今日は釣れなかったけど思うように動かせたからいいやって思えるルアーがほとんど見当たらない昨今、非常に貴重な存在と言えるでしょう。
カラーはYAMABE(ヤマベ)。つまりオイカワの事。
今や貴重となってしまったシンプルでクラシックなカラーでラインナップが組まれてるのも嬉しいですね。
しかしズイールはダントツでカラー数が多く、更に製造年によって同じカラーでもトーンが全然違うのでコレクターにとっては悩ましい存在。
ちなみにy93テラーは全10色での展開で、コンプリートまであと1色を残すのみに。
ぶっちゃけラスト1色は入手しようと思えば出来るけど、コンプしたら楽しみが無くなってしまうのでガツガツせずに自然な出会いを待つことにしています。
未完成であるがゆえに楽しいってのあるでしょ。
とはいえズイールは塗膜が剥がれるのがある意味仕様みたいなもの。
たとえコンプしてもスペアが要るのでy93を探す旅は永遠に続くのです。

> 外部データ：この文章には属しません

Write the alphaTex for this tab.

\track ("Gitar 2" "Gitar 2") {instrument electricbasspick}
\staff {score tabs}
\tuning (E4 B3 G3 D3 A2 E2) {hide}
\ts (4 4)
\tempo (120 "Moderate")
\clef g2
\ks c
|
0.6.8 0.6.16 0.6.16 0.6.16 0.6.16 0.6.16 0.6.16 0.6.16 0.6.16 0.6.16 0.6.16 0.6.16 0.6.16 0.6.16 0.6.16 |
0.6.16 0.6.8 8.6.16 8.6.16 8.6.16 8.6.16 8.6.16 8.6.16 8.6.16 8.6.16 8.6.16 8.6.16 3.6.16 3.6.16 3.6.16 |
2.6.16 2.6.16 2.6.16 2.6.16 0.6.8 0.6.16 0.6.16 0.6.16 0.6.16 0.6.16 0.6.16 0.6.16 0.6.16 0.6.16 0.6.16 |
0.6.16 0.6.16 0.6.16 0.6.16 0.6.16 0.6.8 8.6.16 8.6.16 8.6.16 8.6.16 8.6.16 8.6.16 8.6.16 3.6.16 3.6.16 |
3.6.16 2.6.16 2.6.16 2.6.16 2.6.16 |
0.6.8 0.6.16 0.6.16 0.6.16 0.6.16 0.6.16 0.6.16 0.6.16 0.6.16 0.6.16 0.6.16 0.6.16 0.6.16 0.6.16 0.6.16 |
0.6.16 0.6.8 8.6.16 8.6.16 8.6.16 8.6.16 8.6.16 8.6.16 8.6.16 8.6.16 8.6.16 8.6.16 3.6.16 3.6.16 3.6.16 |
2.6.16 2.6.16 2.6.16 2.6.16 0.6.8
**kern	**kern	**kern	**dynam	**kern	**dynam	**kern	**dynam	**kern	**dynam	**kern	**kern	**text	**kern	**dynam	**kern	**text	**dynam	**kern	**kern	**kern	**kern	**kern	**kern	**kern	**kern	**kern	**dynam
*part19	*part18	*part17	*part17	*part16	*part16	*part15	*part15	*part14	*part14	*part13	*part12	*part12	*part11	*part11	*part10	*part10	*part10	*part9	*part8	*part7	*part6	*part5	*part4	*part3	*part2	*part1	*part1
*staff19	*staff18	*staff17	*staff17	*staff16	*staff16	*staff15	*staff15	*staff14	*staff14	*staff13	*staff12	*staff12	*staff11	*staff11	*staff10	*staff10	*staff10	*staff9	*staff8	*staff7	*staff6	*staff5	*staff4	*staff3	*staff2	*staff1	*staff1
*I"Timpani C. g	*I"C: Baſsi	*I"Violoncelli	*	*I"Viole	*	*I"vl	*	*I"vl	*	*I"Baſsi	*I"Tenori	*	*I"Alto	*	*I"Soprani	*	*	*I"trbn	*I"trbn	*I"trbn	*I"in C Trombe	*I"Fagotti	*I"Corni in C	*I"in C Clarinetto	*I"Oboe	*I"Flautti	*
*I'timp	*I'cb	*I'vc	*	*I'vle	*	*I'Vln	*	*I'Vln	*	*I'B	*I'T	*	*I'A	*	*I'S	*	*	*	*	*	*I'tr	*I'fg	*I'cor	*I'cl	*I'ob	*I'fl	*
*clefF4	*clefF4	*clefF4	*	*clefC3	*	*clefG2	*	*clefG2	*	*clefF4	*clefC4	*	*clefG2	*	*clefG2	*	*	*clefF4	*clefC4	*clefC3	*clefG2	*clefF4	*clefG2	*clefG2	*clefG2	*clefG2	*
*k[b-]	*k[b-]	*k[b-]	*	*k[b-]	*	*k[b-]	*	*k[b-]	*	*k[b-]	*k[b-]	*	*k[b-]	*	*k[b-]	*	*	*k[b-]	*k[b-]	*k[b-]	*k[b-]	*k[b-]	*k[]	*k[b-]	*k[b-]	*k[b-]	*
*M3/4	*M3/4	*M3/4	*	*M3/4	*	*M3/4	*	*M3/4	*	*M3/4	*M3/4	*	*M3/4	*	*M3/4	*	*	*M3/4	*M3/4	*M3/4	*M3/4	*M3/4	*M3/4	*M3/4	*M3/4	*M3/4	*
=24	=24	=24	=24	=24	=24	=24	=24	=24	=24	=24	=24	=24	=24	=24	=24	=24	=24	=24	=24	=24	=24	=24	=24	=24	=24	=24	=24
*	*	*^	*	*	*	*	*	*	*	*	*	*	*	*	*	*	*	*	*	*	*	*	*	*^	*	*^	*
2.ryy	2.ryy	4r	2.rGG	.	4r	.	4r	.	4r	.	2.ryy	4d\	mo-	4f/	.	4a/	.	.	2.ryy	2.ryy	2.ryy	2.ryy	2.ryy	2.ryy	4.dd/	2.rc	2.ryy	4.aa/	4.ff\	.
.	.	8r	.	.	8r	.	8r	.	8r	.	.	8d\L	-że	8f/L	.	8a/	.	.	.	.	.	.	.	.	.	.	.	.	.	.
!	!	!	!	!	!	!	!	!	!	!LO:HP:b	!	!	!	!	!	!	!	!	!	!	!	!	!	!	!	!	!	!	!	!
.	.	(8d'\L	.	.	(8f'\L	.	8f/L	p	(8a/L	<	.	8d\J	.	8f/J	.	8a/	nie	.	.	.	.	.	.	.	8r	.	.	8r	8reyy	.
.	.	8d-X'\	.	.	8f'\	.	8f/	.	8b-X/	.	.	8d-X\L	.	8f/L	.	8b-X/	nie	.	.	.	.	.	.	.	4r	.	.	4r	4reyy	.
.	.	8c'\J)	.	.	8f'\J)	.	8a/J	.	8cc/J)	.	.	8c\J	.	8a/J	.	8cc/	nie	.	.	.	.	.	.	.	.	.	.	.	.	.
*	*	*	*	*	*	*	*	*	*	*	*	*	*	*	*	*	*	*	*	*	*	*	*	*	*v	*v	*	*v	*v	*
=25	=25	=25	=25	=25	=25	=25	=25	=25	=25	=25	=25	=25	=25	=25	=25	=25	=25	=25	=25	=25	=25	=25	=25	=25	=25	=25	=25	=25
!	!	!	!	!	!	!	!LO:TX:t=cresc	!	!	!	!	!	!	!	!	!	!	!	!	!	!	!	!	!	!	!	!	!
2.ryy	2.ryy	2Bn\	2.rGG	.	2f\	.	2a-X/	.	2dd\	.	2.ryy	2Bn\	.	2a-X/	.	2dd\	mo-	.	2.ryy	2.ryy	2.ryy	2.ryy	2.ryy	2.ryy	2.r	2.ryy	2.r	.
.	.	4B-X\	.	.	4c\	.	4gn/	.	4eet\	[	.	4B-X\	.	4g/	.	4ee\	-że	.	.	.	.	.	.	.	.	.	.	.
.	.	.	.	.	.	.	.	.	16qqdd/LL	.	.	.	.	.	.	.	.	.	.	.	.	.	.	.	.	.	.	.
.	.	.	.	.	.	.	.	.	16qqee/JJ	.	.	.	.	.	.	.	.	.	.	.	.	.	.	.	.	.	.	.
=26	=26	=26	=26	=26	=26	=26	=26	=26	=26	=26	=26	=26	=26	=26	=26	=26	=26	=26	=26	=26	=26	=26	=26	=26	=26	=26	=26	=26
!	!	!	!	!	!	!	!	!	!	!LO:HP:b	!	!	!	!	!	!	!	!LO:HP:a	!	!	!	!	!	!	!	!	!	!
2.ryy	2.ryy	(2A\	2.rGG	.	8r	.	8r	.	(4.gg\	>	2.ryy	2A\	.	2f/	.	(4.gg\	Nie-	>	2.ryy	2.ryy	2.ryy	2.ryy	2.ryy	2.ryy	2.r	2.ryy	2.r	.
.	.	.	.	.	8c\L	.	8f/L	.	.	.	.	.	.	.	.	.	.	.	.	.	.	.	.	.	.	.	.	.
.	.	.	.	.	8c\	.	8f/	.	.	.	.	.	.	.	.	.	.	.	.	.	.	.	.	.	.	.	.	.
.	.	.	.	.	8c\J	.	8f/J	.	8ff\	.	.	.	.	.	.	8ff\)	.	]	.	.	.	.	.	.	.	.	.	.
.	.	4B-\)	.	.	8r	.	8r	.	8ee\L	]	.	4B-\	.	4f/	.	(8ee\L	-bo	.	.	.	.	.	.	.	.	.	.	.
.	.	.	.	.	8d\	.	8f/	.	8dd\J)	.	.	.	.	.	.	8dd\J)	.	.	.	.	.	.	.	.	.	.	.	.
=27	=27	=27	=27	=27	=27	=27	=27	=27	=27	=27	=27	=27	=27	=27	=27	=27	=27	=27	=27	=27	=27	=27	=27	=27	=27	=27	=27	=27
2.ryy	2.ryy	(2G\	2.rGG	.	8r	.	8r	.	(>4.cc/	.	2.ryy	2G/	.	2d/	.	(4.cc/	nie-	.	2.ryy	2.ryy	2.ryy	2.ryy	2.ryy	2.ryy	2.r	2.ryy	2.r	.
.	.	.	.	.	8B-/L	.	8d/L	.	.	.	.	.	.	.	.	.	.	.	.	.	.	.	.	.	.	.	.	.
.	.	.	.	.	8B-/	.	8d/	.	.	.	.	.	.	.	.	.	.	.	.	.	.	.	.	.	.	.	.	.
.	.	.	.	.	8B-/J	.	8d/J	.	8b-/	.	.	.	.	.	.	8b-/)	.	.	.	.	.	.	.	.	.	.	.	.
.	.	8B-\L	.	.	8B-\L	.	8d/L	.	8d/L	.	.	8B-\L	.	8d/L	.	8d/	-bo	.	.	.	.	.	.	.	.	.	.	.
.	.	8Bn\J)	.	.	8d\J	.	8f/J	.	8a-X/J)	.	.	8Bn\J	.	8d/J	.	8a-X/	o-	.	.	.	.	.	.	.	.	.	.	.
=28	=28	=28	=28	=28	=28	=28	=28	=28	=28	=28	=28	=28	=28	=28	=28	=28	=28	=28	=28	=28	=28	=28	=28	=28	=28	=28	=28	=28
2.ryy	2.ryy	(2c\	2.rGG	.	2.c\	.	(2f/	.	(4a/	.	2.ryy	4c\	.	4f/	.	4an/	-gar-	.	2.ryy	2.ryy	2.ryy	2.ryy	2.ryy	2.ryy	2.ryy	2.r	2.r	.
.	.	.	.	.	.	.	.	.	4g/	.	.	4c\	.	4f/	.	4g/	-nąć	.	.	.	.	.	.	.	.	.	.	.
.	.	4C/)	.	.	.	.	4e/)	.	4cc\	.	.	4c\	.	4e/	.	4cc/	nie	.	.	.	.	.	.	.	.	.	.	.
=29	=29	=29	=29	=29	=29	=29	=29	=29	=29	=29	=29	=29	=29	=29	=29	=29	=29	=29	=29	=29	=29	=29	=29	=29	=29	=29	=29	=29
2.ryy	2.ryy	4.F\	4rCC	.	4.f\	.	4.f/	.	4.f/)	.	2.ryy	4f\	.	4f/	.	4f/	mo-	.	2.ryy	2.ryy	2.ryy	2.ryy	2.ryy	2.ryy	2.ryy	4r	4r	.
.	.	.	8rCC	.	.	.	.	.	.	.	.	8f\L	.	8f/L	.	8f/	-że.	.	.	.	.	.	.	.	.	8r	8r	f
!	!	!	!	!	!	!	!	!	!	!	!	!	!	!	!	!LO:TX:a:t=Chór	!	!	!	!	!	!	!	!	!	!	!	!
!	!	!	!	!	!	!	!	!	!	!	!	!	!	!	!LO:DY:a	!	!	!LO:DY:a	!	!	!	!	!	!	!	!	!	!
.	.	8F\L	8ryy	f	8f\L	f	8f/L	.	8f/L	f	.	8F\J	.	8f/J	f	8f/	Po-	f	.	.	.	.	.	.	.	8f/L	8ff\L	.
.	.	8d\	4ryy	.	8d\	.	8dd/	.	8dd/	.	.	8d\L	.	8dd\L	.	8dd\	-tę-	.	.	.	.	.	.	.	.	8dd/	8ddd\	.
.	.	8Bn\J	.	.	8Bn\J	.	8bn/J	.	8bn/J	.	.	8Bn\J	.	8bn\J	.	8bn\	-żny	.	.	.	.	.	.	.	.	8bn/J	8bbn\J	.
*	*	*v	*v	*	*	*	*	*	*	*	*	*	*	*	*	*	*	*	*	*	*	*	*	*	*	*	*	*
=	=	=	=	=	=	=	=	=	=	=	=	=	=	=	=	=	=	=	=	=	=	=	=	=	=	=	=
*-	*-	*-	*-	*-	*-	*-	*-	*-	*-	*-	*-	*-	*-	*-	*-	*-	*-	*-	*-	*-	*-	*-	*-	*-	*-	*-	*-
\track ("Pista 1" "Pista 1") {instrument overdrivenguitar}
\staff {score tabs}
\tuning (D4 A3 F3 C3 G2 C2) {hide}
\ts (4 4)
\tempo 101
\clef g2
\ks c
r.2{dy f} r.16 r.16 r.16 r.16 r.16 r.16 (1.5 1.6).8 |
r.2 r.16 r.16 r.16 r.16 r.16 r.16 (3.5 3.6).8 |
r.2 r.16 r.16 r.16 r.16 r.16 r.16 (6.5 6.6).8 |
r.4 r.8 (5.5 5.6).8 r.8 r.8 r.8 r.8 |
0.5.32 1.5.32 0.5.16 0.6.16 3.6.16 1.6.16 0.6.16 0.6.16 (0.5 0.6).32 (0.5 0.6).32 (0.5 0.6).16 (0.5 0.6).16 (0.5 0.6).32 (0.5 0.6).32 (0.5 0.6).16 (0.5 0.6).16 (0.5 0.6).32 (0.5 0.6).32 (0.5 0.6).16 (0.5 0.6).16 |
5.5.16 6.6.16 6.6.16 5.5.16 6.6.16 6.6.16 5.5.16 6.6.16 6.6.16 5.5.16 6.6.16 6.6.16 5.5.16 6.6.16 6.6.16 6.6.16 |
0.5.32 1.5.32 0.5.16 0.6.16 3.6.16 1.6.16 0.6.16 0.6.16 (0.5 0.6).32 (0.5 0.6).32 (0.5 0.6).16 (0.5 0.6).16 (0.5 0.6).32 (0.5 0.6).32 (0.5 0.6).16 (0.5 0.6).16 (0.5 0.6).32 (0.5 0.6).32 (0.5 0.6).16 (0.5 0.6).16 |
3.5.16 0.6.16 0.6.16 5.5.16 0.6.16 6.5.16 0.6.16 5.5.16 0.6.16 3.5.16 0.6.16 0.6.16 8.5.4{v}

(BGM:草原のマルコ)
フックは前後ともクローポイントのトレブル#2。
ぱっと見イーグルクローなのかと思いきや微妙に違うのがズイールフック。
ゆえにフック交換の際は、同じフックが手に入らないのでヒジョーに困るのです。
水面プラグはフックも含めて全てのシルエットがデザインだと思ってるので、錆びても交換するのを躊躇しちゃうんですよね。
そしてネームはご覧の通りのボロボロ仕様。
フックポイントが当たるので仕方ないですね。
昔はネームが無くなるのが嫌で嫌で仕方なかったんですが、ある時期から朽ち果てていくネームを愛でるように。
これぞ日本の侘び寂びなんじゃないかと大層な視点で眺めるようになりましたw
そんな芸達者なy93テラーですが入手にはちょっと頑張りが必要です。
人気モデルでそれなりのタマ数は出回っているのですが、発売から30年以上経ってるので出現率は低め。
ズイールは元々神奈川県のブランドで、かつバスフィッシングブーム以前のモデルなのでどちらかといえば関東圏の方が遭遇率は高いのですが、令和の今、このモデルを探してる人はガチコレクターばかりなのでなかなか予算通りのモノが出てこないのが難点でしょう。
のんだくれのようにコレクション用と実釣用の両方を探してる人が多いのもあるでしょうね。
このy93テラーに限らず、ルアーは特化した部分を見つけたもん勝ちだと常々思ってます。
誰もが知ってるルアーだけど、誰もそんな使い方していないというキモを探すのはルアーフィッシングの楽しみであり、それでひとり爆釣しようもんなら醍醐味どころか天下を取った気分にもなれます。
でもこういうキモを知ってて、ひとりニヤニヤしている人は意外と沢山いるんですよね。
皆さんの周りにも居ますよね?
同じルアー使ってるのに何故か一人だけめっちゃ釣るって人が。
本人が自覚してるしてないはともかく、そういう人は大抵そんなキモを押さえてたりするもんです。
毎月のように新作ルアーが出て、どんどん消費されてしまう現在だからこそひとつのルアーを使い込んで秘めたるポテンシャルを見出す力を身につけておきたいものです。